[EXTRACTED TEXT]
Numb brought Amstell’s collection of intimately soul-bearing stories to life as he covered first-hand experiences such as isolation, depression, envy as well as romantic and family break-ups.
He describes how these issues were manifested in anger and frustration, regularly directed towards pop stars and fellow stand-ups, “I used to be really annoyed with people I felt were lying, because I was out there baring my soul and expressing all my pain and I was really angry with these other comedians for doing one liners,” there’s a slight sigh. “Also there were points when I would be making fun of someone and I realised what I was really doing was having a go at something within myself.”
Depression is a theme that arises again and again in his stand-up and he is characteristically forthcoming in his handling of it.
“I had a therapist who lived in Brighton and so I popped to Brighton a few times on the train and there is nothing that makes you feel worse about the situation you’re in, than having to get on a train for an hour to see a therapist who lives somewhere else,” he lets out a high-pitched squawk of a laugh.
“I said to her ‘I can’t keep coming on a train because it’s making me feel like there is something really wrong with me’ and she said ‘well you have depression, there is something wrong with you’. Hopefully she’ll come and she can see all her good work because really I’m much better now.”
He is better. Despite making misery his life’s work, Amstell is now in a much better place. That much is blinding clear as we talk, and one theme that continuously runs through his responses is the joy of living in the moment.
[/EXTRACTED TEXT]
[EXERCISE DATA]
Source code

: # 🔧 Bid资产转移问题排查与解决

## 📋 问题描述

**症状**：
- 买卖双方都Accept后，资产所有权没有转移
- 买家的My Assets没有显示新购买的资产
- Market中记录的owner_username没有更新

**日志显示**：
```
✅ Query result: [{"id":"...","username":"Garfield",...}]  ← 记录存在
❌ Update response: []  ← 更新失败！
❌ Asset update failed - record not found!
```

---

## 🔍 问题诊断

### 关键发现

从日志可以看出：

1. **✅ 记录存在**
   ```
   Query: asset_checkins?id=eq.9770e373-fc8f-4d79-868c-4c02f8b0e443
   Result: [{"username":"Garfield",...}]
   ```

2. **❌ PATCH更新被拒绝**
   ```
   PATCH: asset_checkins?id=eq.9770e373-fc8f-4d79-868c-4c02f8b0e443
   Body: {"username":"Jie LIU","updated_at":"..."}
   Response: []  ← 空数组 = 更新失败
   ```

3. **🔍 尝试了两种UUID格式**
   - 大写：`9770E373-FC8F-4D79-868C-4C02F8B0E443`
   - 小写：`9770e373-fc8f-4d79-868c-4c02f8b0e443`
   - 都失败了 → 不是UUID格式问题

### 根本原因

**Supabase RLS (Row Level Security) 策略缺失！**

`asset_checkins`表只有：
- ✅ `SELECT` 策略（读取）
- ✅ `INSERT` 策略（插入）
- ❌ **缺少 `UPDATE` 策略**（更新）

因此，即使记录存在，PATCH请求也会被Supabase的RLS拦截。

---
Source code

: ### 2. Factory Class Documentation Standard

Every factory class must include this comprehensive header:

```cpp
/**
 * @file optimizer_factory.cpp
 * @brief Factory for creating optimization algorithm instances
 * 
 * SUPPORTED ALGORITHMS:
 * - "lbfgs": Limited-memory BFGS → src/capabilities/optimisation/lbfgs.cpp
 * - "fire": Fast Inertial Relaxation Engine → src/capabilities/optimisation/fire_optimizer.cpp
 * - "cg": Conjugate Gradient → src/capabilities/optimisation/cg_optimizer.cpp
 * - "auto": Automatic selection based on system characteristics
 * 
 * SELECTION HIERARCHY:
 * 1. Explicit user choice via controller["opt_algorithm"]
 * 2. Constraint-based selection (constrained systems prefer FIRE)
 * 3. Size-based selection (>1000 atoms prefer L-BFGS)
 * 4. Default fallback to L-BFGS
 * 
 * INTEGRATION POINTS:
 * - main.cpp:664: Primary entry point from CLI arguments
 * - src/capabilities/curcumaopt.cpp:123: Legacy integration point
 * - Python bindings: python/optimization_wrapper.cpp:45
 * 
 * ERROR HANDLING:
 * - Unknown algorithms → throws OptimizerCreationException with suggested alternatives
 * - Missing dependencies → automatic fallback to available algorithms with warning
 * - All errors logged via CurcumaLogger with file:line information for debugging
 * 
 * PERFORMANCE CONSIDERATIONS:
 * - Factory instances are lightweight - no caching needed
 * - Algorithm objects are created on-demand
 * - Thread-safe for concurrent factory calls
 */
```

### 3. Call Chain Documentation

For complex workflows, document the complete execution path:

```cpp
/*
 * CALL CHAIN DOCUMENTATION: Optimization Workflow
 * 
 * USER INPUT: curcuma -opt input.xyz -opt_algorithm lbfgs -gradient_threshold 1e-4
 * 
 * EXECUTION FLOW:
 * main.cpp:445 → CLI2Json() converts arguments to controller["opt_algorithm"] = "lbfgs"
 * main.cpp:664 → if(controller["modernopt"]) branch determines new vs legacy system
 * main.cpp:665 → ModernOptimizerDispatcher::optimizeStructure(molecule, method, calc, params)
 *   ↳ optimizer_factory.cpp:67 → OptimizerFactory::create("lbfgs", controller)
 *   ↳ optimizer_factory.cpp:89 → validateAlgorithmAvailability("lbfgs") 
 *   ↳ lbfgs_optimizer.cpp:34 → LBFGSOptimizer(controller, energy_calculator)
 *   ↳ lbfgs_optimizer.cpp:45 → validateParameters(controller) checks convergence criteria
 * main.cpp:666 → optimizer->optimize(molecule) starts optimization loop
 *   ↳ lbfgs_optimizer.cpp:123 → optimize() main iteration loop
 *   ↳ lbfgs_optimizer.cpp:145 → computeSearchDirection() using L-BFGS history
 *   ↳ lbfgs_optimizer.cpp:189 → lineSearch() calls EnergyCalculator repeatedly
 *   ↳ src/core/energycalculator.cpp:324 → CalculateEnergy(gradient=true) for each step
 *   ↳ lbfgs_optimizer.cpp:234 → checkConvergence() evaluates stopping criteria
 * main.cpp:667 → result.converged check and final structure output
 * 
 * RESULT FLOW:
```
[/EXERCISE DATA]
* _EXERCISE 1_: Retype the part of the Amstell interview starting at "He describes how" and ending at "handling of it.".
* _EXERCISE 2_: Translate this sentence from the Amstell interview into Spanish: "Depression is a theme that arises again and again in his stand-up and he is characteristically forthcoming in his handling of it."
The data is separate material from the Amstell interview.

* _EXERCISE RESPONSE 1_:
He describes how these issues were manifested in anger and frustration, regularly directed towards pop stars and fellow stand-ups, “I used to be really annoyed with people I felt were lying, because I was out there baring my soul and expressing all my pain and I was really angry with these other comedians for doing one liners,” there’s a slight sigh. “Also there were points when I would be making fun of someone and I realised what I was really doing was having a go at something within myself.”
Depression is a theme that arises again and again in his stand-up and he is characteristically forthcoming in his handling of it.

* _EXERCISE RESPONSE 2_: La depresión es un tema que aparece una y otra vez en su stand-up, y él lo aborda con la franqueza que lo caracteriza.